Gallic society was not by any means nomadic, except, as mentioned, for mercenary bands and bandits. Gauls DID build large cities, had huge numbers of slaves, and were described as oppulent because of their habit of 'displaying wealth'. They also did outfit large armies early in the period (the situation with Caesar's involvement is very convoluted and shouldn't be taken as the standard by which the earlier period of Gallic development should be seen). Gauls built large buildings, complex city infrastructure (maintained roads, sewage, water, planned out districts, etc.), particularly as the period went on. However, the earliest Celtic cities would predate the start of EU:Rome, and were built the same way for the most part. They used huge numbers of slaves to build complex, large defenses, dug channels, built massive earthworks, and manufactured huge amounts of arms and armor; there even seems to be some standardization of design (compare later Celtic helmets in northern Italy to their contemporaries from northern Gaul; they're identical in their basic design, the variation is more in decoration).

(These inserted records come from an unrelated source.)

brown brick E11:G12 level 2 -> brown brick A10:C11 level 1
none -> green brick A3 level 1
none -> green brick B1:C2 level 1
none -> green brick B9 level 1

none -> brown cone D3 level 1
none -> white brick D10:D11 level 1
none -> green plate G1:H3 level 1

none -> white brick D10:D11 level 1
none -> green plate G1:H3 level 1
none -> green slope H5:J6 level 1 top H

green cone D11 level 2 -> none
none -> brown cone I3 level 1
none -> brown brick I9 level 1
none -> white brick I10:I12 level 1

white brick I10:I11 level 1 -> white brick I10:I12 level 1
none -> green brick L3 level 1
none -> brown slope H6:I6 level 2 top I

Even Gauls outside the cities could not be termed nomadic. Gallic nobility and ignoble aristocracy lived on permanent farming estates of various sizes depending on individual wealth, on which they raised a wide variety of crops and livestock, some of which the Gauls actually introduced to the regions they inhabited. The estates could vary from a single family farmstead up to entire villages and towns built around sustaining an estate, with plenty of slaves to do the field labor, as well as care for the aristocracy dwelling there.
Slaves were a large part of Celtic trade. The Greeks seem confused how the Gauls could sell them so cheaply, in exchange for what they saw as such little wine for so many slaves (apparently not grasping supply-and-demand; the Celts had huge numbers of slaves, but little wine compared to the Hellenes). They knew how to utilize slaves on a large scale.
By the Romans' own account, it is more by a matter of politics and prolonged warfare depleting soldiery that led to the conquest. Germanic incursion, war between the two main powers (the Aedui controlling the north, the Arverni then Sequani controlling the south) depleted the armies, so, the Aedui requested foreign intervention (from the Romans). Not all of the tribes loyal to their head magistrate agreed, and, then, weren't loyal anymore; they abandoned the Aedui, and their control of about half of Gaul collapsed due to individual tribes, lesser magistrates, sub-kings, druids, etc., not wanting Roman aide.
Also, in 280 (I think that's the start given?), Rome wouldn't be economically superior to the Gauls. The large two federations, and the kingdom of the Aquitanians, would both probably be substantially richer. The Gauls mined huge amounts of gold, silver, and other precious metals, produced large amounts of tradable goods like linen, art in the form of metalwork, weapons, armor, etc. Again, they were called opulent. They were veritably loaded.
Also mind, when Augustus became emperor, Rome still had dirt roads. The pre-Roman Gallic oppida Bibracte, Alesia, and Gergovia, all had had roads covered with wood plank and stone for sometime from what we find digging up the sites. Rome really wasn't that amazingly different from the Gauls in a lot of ways. They were different, but they weren't seperated by 'Gauls: Mud hut dwelling savages, Romans: Enormous, well-ordered cities'. Gauls created a lunar calendar that until the advent of the computer, we couldn't make one so accurate. They did live in cities. They had armies, we know, because their contemporaries tell us about them, and we find physical evidence of actual armies from the Celts that can't be summed as cheaply equipped warbands, as well as standards and horns, evidencing command structure. They could fight in tight phalanx formations, or in looser formations, could commit to complex manuevers, and had a system of merit and reward, which encouraged sometimes rash action. But, if we focus on that, we should also focus on descriptions of Romans jumping on Germanic warriors' shields to get at the men in the German shieldwall, or the foolish rash behavior of the praetor at Faesula.
They were, in the sense of the word, a civilized people if Romans are being used as the measure (though I'd rather Hellenes and Carthage be used more as a standard for 280, if there needs to be one), because they were developed as the Romans, but had developed in a different way (their knowledge of mathematics, for example, was more used for astronomical calculations it'd seem, but, they apparently must've had a pretty advanced knowledge based on the Coligny Calendar). It's not a matter of being PC, there were people in Europe who were undeveloped, and truly pretty barbaric, but Gauls wouldn't be among them in sheer sense of technical development.